» **Directions**
Among the entries below, find every line that has "labels" and pull it out.

» **Data extracts**
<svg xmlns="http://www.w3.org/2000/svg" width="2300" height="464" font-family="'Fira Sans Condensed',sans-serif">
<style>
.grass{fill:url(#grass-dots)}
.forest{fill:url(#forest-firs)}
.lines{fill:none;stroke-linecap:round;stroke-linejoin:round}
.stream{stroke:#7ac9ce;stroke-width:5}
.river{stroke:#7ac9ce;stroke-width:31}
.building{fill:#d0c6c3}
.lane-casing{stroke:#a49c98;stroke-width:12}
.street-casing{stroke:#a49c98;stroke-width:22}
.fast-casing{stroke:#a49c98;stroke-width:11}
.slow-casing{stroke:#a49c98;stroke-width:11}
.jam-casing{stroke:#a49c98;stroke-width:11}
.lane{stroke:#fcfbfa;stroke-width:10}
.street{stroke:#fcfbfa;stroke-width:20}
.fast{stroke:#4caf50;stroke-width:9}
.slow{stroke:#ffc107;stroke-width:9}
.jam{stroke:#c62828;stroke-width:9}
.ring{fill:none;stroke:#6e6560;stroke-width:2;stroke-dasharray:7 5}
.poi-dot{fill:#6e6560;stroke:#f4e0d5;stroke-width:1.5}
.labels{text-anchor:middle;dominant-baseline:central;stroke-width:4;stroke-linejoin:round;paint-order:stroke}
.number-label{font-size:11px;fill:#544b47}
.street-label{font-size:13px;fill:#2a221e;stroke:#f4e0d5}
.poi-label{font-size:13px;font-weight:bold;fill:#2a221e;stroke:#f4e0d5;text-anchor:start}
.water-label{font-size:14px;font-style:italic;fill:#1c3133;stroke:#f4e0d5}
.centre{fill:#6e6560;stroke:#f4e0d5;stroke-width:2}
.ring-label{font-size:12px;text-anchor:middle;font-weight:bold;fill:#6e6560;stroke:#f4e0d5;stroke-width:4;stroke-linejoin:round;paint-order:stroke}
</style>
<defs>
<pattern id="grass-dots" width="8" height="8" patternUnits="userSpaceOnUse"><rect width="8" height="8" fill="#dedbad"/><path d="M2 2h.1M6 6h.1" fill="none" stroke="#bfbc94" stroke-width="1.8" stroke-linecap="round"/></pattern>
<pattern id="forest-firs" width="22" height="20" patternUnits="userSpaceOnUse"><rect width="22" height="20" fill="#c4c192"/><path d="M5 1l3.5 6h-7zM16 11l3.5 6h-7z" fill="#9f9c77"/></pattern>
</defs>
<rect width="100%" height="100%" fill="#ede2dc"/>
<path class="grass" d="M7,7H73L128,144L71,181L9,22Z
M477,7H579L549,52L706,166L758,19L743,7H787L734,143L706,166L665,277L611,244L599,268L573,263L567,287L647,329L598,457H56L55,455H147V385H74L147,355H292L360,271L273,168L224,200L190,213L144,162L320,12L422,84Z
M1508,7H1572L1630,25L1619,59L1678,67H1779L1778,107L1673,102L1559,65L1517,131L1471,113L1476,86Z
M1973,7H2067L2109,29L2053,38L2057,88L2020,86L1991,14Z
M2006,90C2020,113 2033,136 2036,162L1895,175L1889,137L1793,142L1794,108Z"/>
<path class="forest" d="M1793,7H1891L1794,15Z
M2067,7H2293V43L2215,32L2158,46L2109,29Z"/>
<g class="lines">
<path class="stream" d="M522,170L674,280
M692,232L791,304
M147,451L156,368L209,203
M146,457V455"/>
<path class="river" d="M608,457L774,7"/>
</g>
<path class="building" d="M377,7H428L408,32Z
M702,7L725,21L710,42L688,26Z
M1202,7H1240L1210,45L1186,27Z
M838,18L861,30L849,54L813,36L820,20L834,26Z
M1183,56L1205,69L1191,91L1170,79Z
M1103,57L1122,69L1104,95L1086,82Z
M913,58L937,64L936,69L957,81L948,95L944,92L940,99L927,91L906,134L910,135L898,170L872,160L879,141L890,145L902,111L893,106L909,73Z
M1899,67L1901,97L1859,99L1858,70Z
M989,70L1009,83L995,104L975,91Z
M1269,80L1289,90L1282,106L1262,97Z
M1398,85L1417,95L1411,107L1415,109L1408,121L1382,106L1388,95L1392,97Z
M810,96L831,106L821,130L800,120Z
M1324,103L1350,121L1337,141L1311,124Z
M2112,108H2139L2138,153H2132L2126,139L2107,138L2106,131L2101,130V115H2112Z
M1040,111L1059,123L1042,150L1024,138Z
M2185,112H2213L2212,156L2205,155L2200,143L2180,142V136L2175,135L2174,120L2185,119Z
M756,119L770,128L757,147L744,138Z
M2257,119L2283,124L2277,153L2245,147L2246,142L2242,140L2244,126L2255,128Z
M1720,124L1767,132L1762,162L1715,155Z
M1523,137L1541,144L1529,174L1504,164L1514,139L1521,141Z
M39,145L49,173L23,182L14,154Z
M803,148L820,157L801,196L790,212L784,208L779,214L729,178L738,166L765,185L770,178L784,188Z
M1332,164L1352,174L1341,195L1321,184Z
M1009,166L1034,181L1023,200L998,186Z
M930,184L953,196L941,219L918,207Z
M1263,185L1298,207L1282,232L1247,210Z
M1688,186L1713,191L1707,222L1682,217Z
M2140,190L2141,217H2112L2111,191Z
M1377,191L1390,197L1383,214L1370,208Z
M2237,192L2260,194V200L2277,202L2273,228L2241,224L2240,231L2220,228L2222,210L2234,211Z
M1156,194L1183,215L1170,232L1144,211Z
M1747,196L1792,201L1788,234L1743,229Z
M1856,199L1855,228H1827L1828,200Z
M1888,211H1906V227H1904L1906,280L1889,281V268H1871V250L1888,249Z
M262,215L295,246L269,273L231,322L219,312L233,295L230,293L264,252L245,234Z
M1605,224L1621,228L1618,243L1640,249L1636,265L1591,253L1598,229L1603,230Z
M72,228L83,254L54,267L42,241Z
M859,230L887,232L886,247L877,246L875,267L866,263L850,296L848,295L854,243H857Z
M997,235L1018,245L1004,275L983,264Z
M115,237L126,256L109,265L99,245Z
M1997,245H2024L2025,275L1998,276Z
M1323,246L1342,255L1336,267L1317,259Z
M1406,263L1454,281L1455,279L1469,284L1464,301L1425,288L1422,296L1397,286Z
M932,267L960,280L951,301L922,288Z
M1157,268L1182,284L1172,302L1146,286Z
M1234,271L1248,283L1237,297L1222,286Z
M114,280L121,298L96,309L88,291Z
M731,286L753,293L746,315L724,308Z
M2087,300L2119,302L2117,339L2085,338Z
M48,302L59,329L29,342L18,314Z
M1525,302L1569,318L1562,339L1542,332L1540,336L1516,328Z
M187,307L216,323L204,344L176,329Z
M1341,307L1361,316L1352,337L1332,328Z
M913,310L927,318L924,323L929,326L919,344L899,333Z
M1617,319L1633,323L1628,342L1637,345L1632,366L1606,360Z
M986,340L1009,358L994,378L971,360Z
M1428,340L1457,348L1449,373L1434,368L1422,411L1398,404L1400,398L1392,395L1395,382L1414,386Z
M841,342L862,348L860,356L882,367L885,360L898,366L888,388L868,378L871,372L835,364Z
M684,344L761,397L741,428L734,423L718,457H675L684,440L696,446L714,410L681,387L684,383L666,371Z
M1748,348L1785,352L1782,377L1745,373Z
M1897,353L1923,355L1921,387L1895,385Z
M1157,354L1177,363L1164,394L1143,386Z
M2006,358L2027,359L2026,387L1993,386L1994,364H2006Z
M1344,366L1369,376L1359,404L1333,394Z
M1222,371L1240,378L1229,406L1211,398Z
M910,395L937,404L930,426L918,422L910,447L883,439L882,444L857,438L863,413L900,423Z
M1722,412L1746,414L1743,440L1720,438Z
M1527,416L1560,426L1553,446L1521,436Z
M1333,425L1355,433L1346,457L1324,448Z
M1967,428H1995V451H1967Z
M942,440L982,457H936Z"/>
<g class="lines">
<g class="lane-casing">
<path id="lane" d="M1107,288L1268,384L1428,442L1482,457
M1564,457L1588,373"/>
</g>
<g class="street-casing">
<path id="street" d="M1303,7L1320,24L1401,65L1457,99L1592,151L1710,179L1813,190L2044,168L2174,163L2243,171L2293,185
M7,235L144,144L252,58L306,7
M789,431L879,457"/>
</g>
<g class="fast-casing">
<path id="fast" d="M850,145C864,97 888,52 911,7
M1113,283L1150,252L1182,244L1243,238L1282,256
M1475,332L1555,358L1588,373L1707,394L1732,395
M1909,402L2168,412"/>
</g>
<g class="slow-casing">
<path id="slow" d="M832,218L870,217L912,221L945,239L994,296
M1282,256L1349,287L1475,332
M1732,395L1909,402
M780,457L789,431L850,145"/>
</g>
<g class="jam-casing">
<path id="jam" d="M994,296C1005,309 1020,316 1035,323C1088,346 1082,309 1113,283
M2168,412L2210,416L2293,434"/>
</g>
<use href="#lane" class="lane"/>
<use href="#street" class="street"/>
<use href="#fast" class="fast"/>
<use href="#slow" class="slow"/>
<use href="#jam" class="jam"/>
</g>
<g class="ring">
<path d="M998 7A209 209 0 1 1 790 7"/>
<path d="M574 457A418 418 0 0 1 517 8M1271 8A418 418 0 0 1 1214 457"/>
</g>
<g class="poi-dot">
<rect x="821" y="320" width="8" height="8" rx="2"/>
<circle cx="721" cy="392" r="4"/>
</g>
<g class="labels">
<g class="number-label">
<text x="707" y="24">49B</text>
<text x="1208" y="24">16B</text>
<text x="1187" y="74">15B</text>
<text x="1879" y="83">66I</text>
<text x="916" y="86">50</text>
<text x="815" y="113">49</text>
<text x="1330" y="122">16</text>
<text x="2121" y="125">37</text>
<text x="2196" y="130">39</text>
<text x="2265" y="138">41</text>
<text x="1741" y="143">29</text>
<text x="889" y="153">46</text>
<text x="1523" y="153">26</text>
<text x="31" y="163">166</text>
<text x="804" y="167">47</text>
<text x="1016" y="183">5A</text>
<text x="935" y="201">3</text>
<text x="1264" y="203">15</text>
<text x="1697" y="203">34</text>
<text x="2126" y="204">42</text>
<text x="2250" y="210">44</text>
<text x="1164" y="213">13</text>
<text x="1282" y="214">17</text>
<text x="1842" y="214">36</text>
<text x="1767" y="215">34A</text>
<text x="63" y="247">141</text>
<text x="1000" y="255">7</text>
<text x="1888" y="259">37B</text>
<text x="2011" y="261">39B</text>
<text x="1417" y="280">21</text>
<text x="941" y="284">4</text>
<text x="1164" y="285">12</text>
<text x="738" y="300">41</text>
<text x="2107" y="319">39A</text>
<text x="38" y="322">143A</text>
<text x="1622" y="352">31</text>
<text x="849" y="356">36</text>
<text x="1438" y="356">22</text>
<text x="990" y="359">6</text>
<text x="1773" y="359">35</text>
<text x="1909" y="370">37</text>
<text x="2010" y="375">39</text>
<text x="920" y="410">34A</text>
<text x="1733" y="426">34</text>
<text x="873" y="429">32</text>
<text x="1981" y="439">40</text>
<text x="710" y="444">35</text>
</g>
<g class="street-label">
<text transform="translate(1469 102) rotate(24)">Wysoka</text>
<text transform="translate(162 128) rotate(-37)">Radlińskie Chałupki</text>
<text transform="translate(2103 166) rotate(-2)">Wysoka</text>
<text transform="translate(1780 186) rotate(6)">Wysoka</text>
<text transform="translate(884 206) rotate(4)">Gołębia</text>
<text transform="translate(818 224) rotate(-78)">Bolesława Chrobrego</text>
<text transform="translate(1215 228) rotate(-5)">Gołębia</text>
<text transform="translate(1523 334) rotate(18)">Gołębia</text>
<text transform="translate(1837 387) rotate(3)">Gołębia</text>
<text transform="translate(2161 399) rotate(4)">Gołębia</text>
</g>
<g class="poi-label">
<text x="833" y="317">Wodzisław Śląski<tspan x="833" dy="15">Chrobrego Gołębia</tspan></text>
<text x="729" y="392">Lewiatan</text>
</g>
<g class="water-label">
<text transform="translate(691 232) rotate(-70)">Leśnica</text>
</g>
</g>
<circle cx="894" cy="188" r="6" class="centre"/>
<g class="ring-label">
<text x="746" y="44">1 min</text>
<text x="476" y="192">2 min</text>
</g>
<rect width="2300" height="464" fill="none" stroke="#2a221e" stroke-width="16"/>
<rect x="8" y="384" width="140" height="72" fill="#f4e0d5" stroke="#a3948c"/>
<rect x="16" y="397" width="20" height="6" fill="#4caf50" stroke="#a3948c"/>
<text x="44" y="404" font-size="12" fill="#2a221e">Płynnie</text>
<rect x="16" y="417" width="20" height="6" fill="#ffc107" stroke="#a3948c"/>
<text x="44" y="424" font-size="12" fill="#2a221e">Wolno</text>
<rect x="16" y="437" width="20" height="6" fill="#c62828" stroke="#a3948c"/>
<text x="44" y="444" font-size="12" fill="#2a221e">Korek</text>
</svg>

» **Task output**
.labels{text-anchor:middle;dominant-baseline:central;stroke-width:4;stroke-linejoin:round;paint-order:stroke}
<g class="labels">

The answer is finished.